Here, as a and b represent the inner and outer diameters of the vessel wall, we approximate b-a = 2 µm from the experimentally measured diameters of vessel lumens and septal walls from postnatal and young adult lungs (Supplemental Fig. 5), and the width of a single wall as 1 µm.

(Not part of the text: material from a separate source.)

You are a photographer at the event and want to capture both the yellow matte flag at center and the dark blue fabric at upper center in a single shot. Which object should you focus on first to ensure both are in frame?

Statistics and reproducibility

All experiments are performed in at least four separate mice to generate biologically independent samples. Exact sample sizes are presented in the captions of each figure where the data is presented; data is presented as mean ± standard error of the mean (s.e.m.). To obtain normalized measurements, the average value at each pressure was calculated per mouse, and then divided by the average value at the lowest magnitude pressure measured. Data from each individual mouse was then averaged together to obtain the reported values for each experiment. Statistical comparisons were first assessed using two factor ANOVA on the raw data. When ANOVA indicated significant effects, two-tailed Student’s t-tests determined significance P-values between groups of data, with differences considered significant when P < 0.05 and trends when P < 0.10. Exact P-values comparing postnatal to young adult, and young adult to aged groups are shown in plots. Statistical analyses were performed in MATLAB R2024b.